錚吾労働法

八四回 公務員制度改革
 「公務員の団結権」については、「職員団体」を「オープン・ショップ」に構成してきたところである。最近は、そうでもなくなったが、オープン・ショップに止めているのは、「団結自由の原則」がどのような「団結形態を採用するかについての自由」を保障していることを無視しているとの批判が、盛大に行われていたのだった。公務員制度改革をすると言う以上は、この問題にも真剣になってもらわないといけないだろう。
 かかる見解が優勢であったのには、理由があった。それは、「結社の自由」の外に団結権を保障している憲法の意味を、どのように理解すべきかという問題である。「結社の自由」は文字通りの結社の「自由」で、作るのも、メンバーとして結社に滞在するのも、辞めるのも自由である。これとは別個に、団結権を保障したのは、積極的に「団結すること」を勤労者に求めているからであるとする。だから、それは、何らかの「強制的な要素」を内在化させている特別なものであると理解されてきたのではなかったか。
 そうであったから、オープン・ショップを公務員の職員団体に押し付けがましくしている現行法には、憲法違反のそしりをうけても仕方のない面があるとされてきたのだった。しかしながら、このような考え方は、一部の職業的な労働運動家には都合のよいものであったにせよ、国民一般を対象として人権を保障する憲法のとらえ方としては、遺憾ながら国民が素直に首肯することが出来るものではない。あの「ワイマール時代」に、「結社権と団結権の相違」がどこにあるかが問題となったことがあった。団結権た結社権の相違は、団結権にはスト権が含まれる点のあるとされたのだった。日本とドイツとでは、公務員制度が異なるから注意せねばならないが、これによって争議行為が出来る雇員・労務者と出来ない官吏という公務員制度の二分法が完成し、今日にまで及んでいるのあ、ドイツなのである。
 団結させられるのが団結権だというのでは、どの団結体に団結させられるのかをはっきりさせなければならない。
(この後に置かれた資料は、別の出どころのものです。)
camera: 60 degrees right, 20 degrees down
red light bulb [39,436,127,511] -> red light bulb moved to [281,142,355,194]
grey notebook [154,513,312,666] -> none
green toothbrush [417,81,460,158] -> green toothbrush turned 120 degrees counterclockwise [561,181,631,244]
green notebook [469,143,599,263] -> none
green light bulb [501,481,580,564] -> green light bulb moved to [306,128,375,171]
どれでもいいから兎に角団結だとでも考えていなんてことはない。「団結一本化」で、労働界が大喧嘩になるにきまっている。そして、現実につばぜり合いは、大変なものだったのだ。どうも、「団結することこそ団結だ」という訳のわからぬことを言っていたほうが、政治的に無難だったようなのだ。団結させられる「勤労者」は、「無知な大衆」である。だから、勤労者は、その導き手たる前衛的な団結体の指導者によって指導・教育されねばならない。まあ、こんな具合に考えられていたのだった。団結の主人公たる勤労者は、団結権は特別だという者達から、見下されていたんだよ。
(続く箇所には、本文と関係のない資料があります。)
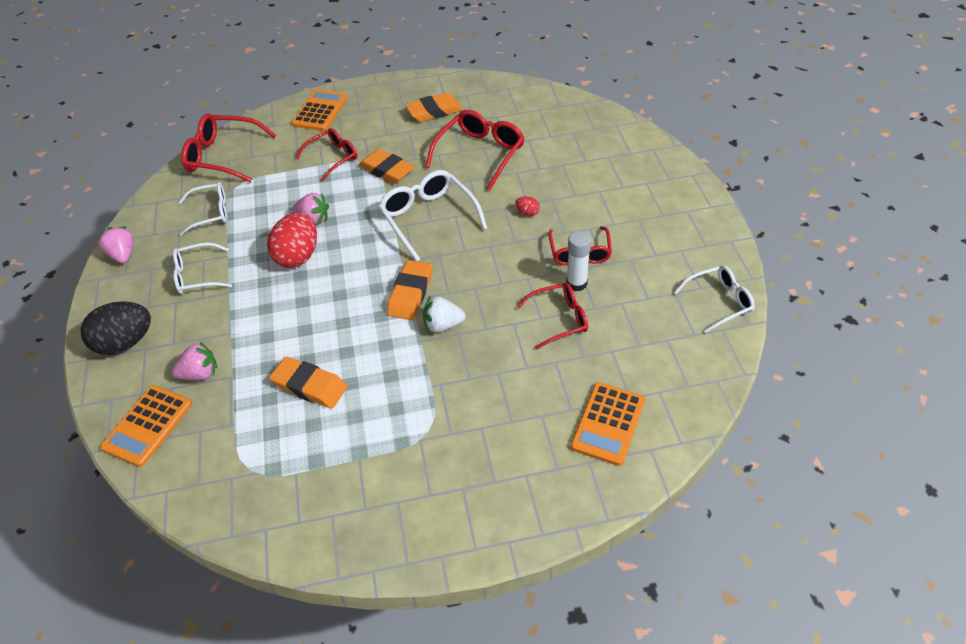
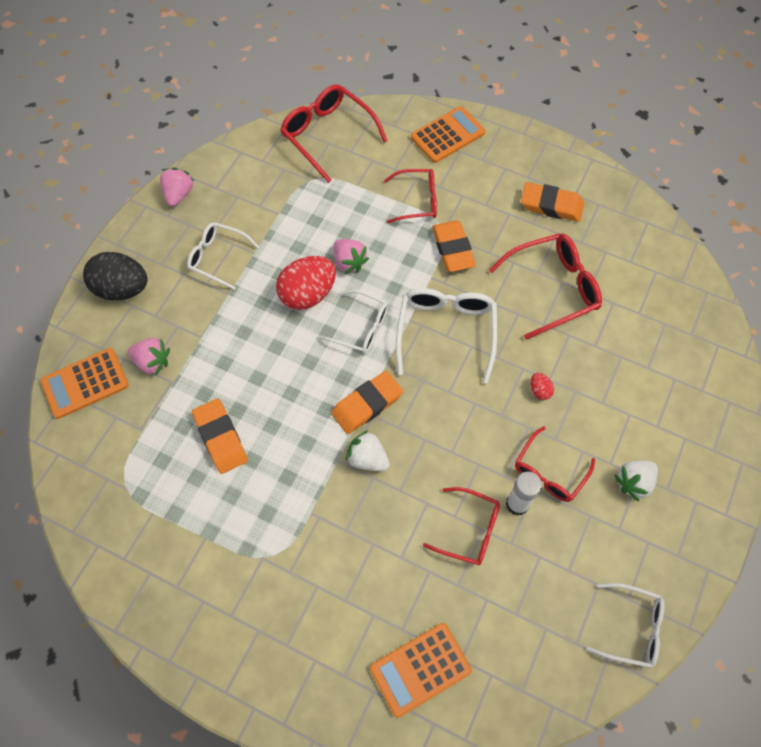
camera: 35 degrees right, 15 degrees up
white glasses [178,182,227,236] -> white glasses moved to [318,290,388,353]
none -> white strawberry [614,461,658,502]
 別に公務員制度だからという訳ではなく、団結権と言おうが、結社権と言おうが、同じことではないかな。よく「団結選択の自由」と言われるけれども、これには「指導者選択の自由」も含まれるし、「団結仲間選択の自由」も含まれる。日本で団結権を語るときには、実はこのことはかなり重要なことである。団結形態が「企業別組合」となったのも、このことと関係していた。日本人は、基本的に「農耕人」であるから、毎日会うことが出来て、話すことが出来るのでなければ、信を置かないのである。「万国の・・」という雲をつかむような話は、苦手なのである。会社だって同じ。突然にやってきて「多国籍企業」だというのもあったが、日本の会社は、仲間作りを周到にしてから出かけていくだろう。誰と結びついて系列化するかは、資金のやり取りを含む重要な決定である。
 勤労者の団結については、苛めてきた歴史があったから、もうしませんからと、結社権を勤労者用に注意的に規定したんだよ。労働組合を「革命の学校」として勤労者を鍛え上げたければ、そうすれば良いのである。しかし、憲法のレヴェルでは、それは白紙にしてあって、どう色彩化するかは勤労者が決めることである。勤労者は、良く観察して、加入したり、脱退したり、とどまったりすればよいし、自分で結成してもいいのである。クローズド・ショップは、だから、基本的には、憲法レヴェルでは採用不可能なのではないか。加入強制のユニオン・ショップでも怪しいものだ。自由に覚醒した個人が、自己の自由な決定に従って団結し、団結を維持し、連帯している場合に、強固な団結体が実現されるのである。